[The request]: In the records below, swap "crates" for "boxes" wherever it appears and change nothing else. Omit the pictures from what you give back.

[Available records]:

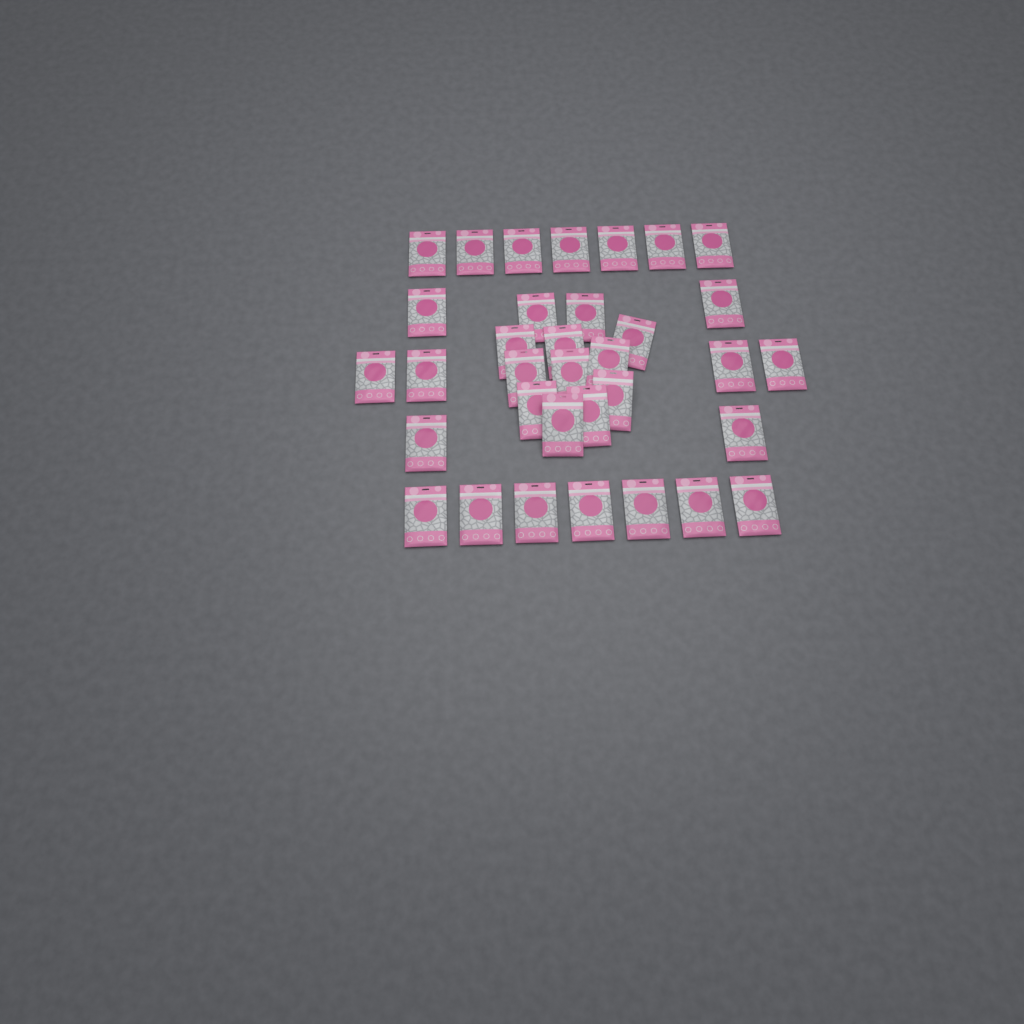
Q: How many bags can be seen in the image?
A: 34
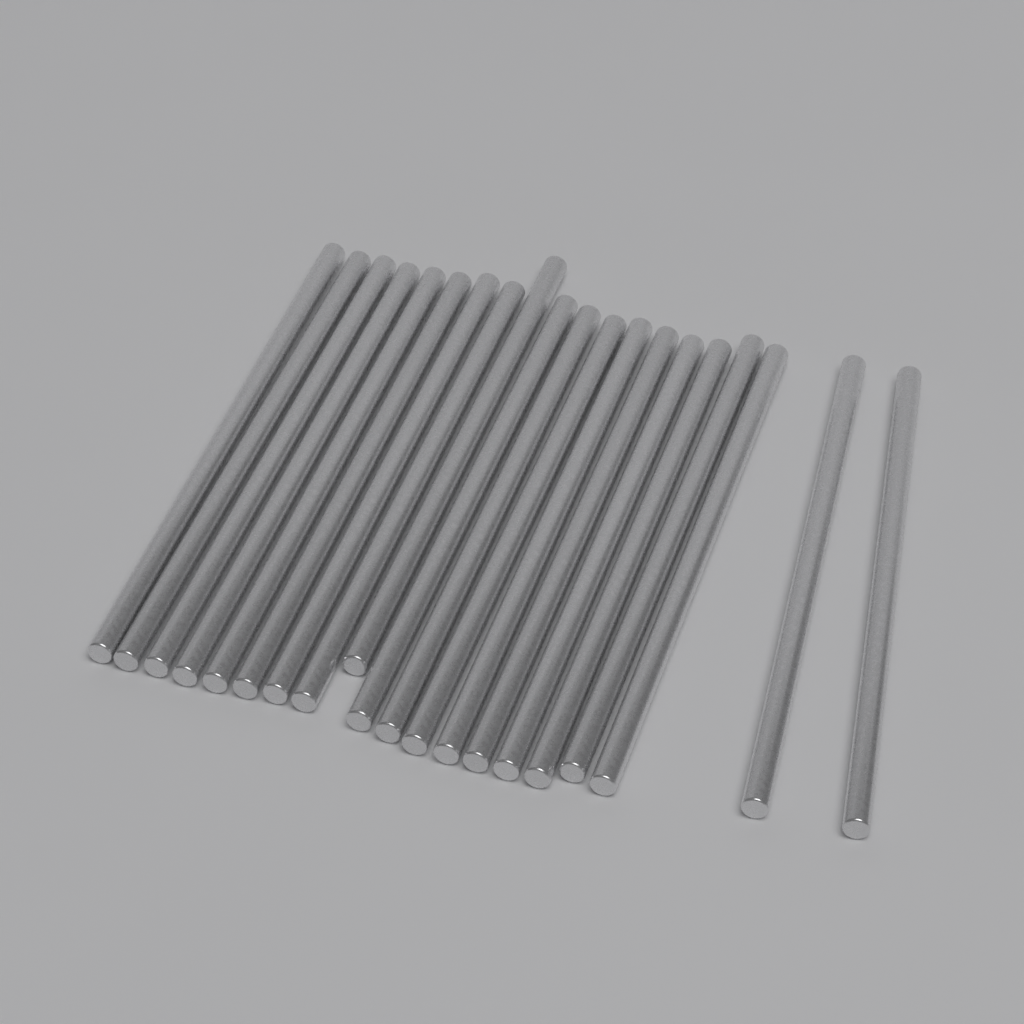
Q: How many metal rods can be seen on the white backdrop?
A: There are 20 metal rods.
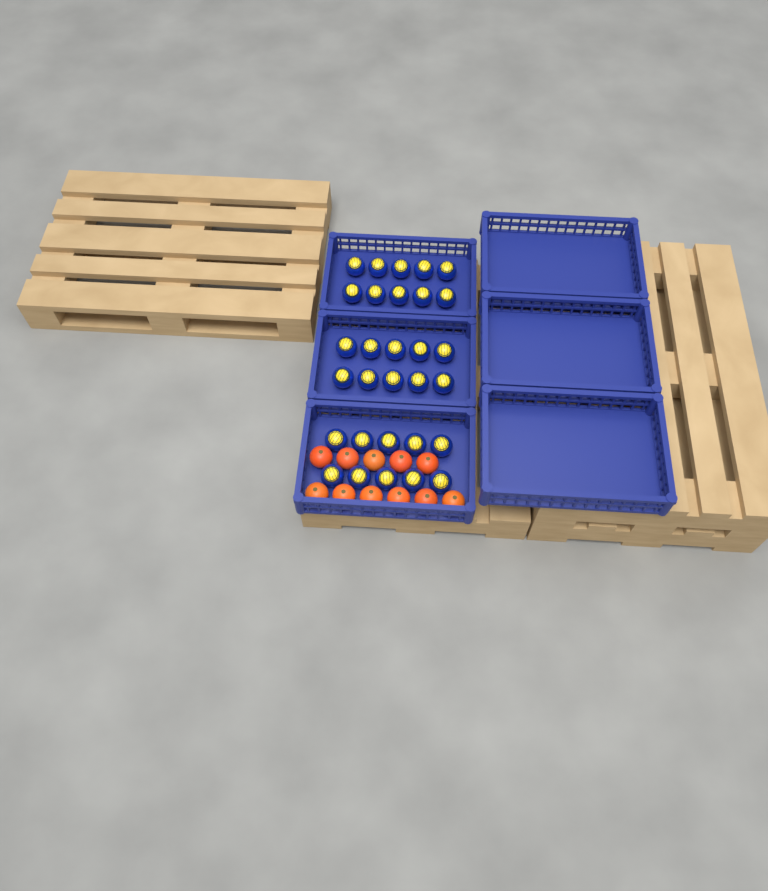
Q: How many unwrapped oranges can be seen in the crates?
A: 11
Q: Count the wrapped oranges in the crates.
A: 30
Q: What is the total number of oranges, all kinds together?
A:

[Task solution]:
Q: How many bags can be seen in the image?
A: 34
Q: How many metal rods can be seen on the white backdrop?
A: There are 20 metal rods.
Q: How many unwrapped oranges can be seen in the boxes?
A: 11
Q: Count the wrapped oranges in the boxes.
A: 30
Q: What is the total number of oranges, all kinds together?
A:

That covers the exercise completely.